Araki et al. [25] have classified patients who were clinically diagnosed with CVI as non-ulcerated and with healed ulcer or active ulcer and have examined the calf muscle pump functions using air plethysmography. Results of their study showed that the venous refilling index was not normal and those with active ulcer had a lower ejection fraction and a high residual volume fraction. In conclusion, venous insufficiency played a role, but not sufficient, in the development of ulcer, and the venous ulceration level was significantly associated with calf muscle pump insufficiency.
According to the CEAP classification, Dix et al. [24] have reported that upon selecting all groups in CEAP0–6 as cases, the ROM of the joint in CEAP4,5 and CEAP6 in both the PF and DF directions was correlated to the stage of the disease. The PF and DF ROM for CEAP0, CEAP2, CEAP4,5, and CEAP6 were 47° and 14.4°; 39.5° and 10.2°; 32.9° and 9.2°; and 37.5° and 3.4°, respectively.
The calf muscles are affected in patients diagnosed with CVI. Qiao et al. [26] have performed muscle biopsy to show the effects of having affected calf muscles on these patients. Thus, myofibril structure was found to be affected by venous hypertension in the gastrocnemius muscle.
Van Uden et al. [27] have found that gait and endurance of the calf muscle were lower even if it had been healed or had an active ulcer, on the basis of evaluation of the functional status of the calf muscles of patients with CVI using the heel rise test and gait parameters. In the study of Heinen et al. [28] conducted on patients with a venous ulcer, 35% of the patients were found incapable of walking for more than 10 minutes due to calf muscle insufficiency.

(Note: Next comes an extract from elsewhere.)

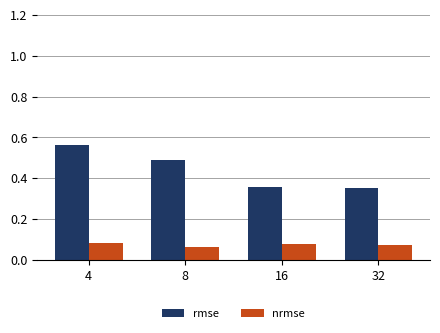

What is the spread (max minus min) of values at 4?

0.5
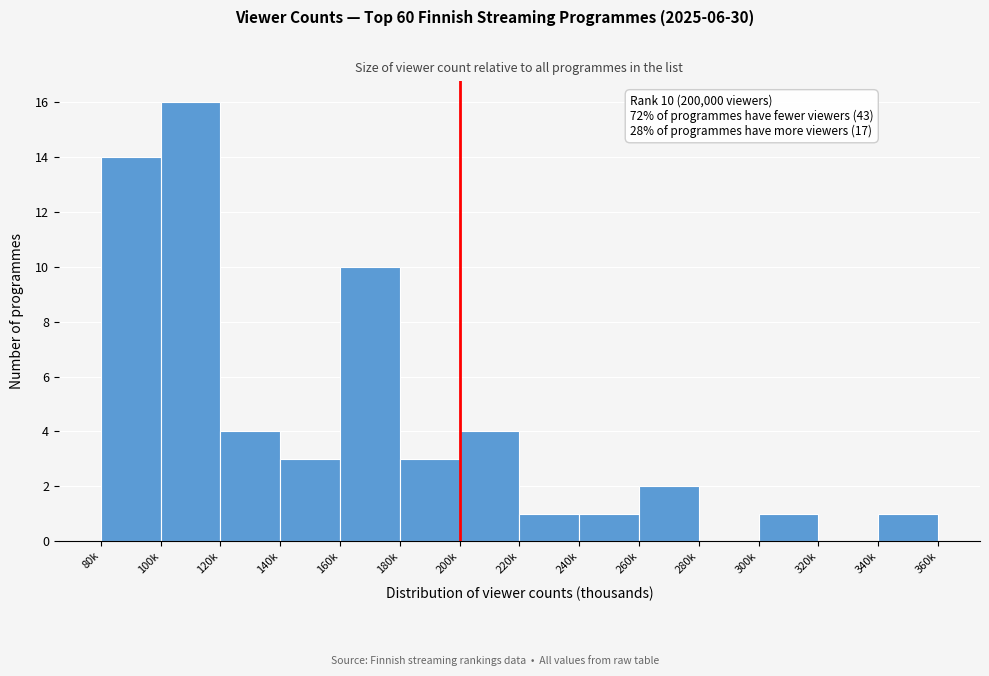

Reading left to right, extract all data points from this chart.

80k=14	100k=16	120k=4	140k=3	160k=10	180k=3	200k=4	220k=1	240k=1	260k=2	280k=0	300k=1	320k=0	340k=1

Yang et al. [29]’s study that included a group of patients with CVI (n=49) and a control group has shown statistically significant differences between the groups in terms of ankle isokinetic PF muscle strength, PT/BW, and TWD. Cetin et al. [13]’s study has compared the group of patients with CVI and the control group and has found that the calf and thigh muscle strengths of patients diagnosed with non-ulcerated CVI were weak. Upon performing PPG and CVI staging, they reported that the ankle PF muscle strength decreased and the visual analog scale pain score increased as the disease stage progressed. A muscle ratio of more than 33% for the ankle DF/PF obtained from the isokinetic muscle strength measurements and strength imbalance between muscles were found to be correlated to the stage of CVI.
De Moura et al. [30] have selected the CVI case group diagnosed with CEAP4–6 in their studies and have compared the gait speed, functional capacity, PF and DF ROM of ankle joint, and isokinetic muscle strength measurements of such group to those of the control group. As a result, the ROM of the joint of patients diagnosed with CVI was more limited, the isokinetic PF PT/BW and PF strength results were lower, and the social restriction amount was higher. Upon subgrouping the patients according to the CEAP classification, no difference was observed in terms of the results of the DF ROM of joint and isokinetic PF PT/BW and PF strength; however, it was observed that the limitation in the PF ROM of the joint results increased as the stage of the disease increased.